Man hands are cutting red ribbon with scissors.

'Hardwick Bridge Trail' ribbon-cutting scheduled for June 17

June 10, 2022

A ribbon-cutting event for the new Riverview Safe Routes to School “Hardwick Bridge Trail” is scheduled for June 17 at 10 a.m. at the Hardwick Bridge. This trail provides a dedicated paved trail connecting the Ironbridge and Westbank communities to the Rio Grande Trail and Riverview School. Construction for this project started in June 2021 and concluded in May 2022.

“We are excited to have a safe route to the Riverview School,” said Chief Operating Officer Jeff Gatlin, who has managed this project for the district. “Students will now be able to safely walk or bike to school while separated from vehicle traffic.”

In 2018, the Roaring Fork School District partnered with Garfield County and RFTA to begin planning for a pedestrian and bike path to connect the Westbank and Ironbridge communities to the newly constructed Riverview Pre-K-8 school. After considering different options, an ideal route was identified, and a plan was submitted for a CDOT-funded Safe Route to School grant project.

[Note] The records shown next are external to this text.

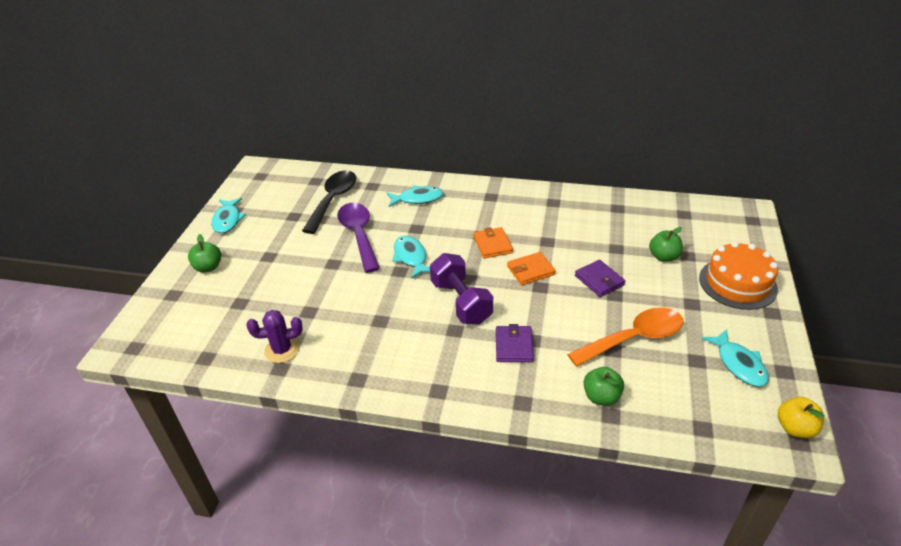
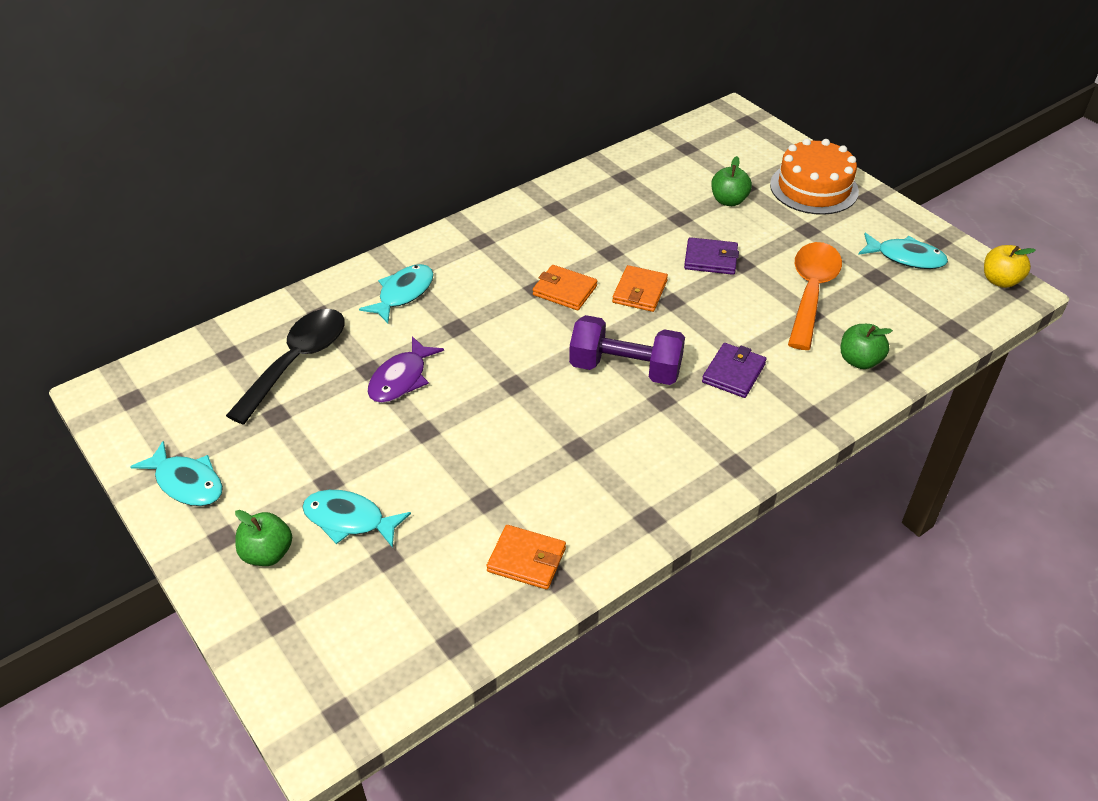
camera: 50 degrees left, 5 degrees up
purple cactus [246,310,303,363] -> orange wallet [487,525,566,590]
black spoon [302,171,356,234] -> black spoon turned 60 degrees clockwise [226,309,344,425]
purple spoon [337,203,380,273] -> purple fish [367,336,444,403]
turquoise fish [392,236,430,279] -> turquoise fish moved to [302,490,411,548]
purple wallet [496,324,534,362] -> purple wallet turned 75 degrees clockwise [702,343,766,398]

The Safe Route to School grant was awarded, and the project also received grant funding through a Garfield County Federal Mineral Lease District grant, a Transportation Alternative Program grant, and a Revitalizing Main Street grant. The total of all grant funding for this project was approximately $1.6 million. The Garfield County Commissioners contributed $1.3 million in direct funding and in-kind expertise and services from the Garfield County Road and Bridge Department. The department made driveway crossing improvements and built the 1,500-foot section of the trail in the RFTA right-of-way connecting County Road 154 to the existing Rio Grande Trail.

“This complex project took a tremendous amount of teamwork and collaboration. We couldn’t be more thankful to Garfield County and RFTA for their partnership on this important project,” Gatlin said.

The ribbon-cutting will conclude four years of collaboration between the Roaring Fork School District, Garfield County, RFTA, and CDOT on this complex project.

Garfield County’s project lead, Deputy County Manager Fred Jarman, said, “Rehabilitating the historic iron Hardwick Bridge, which is owned by the county, and placing it back into public service became an important centerpiece of this trail project.”

It’s believed that the Hardwick Bridge was originally built in 1890 when county commissioners relocated the Cooper Avenue Bridge south to create a passage across the river in the area. It was then placed on Hardwick Family Ranch, from which the bridge derives its name, and was rebuilt in 1923.

“The county is proud to be a partner with the School District, RFTA, and the Ironbridge and West Bank neighborhoods in such an important project that provides a safe route for kids to get to school as well as an important regional trail connection to the Rio Grande Trail for the public,” Jarman said.